Exercise goal:
Work out how many lines of the data contain "teapot" and reply with that number alone.

Information provided START

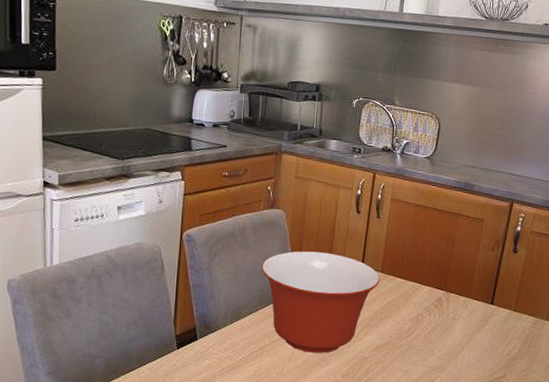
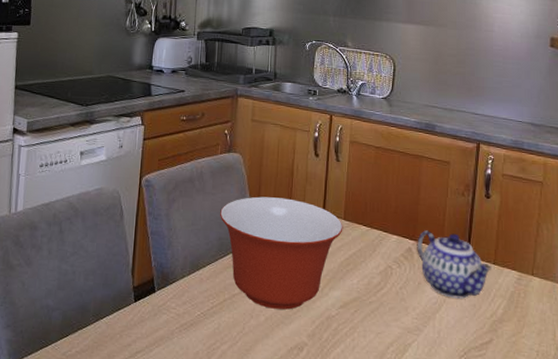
teapot: none [446,282,513,341] -> present [417,230,492,299]

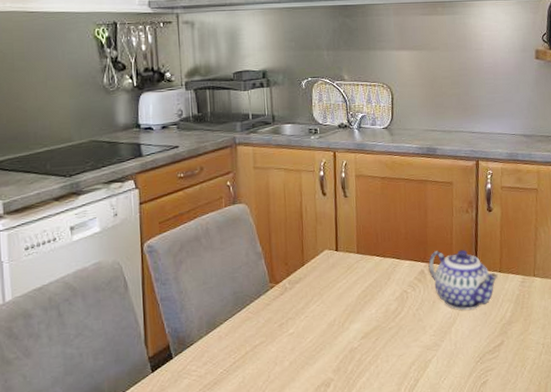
mixing bowl: present [220,196,343,310] -> none [232,241,357,353]

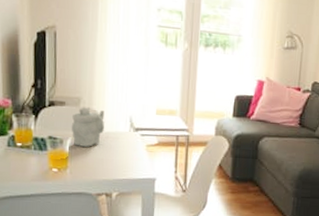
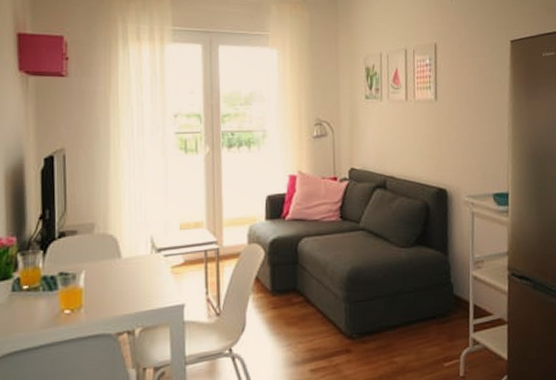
teapot: present [71,107,105,147] -> none [84,233,122,280]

Information provided END

Written response:
2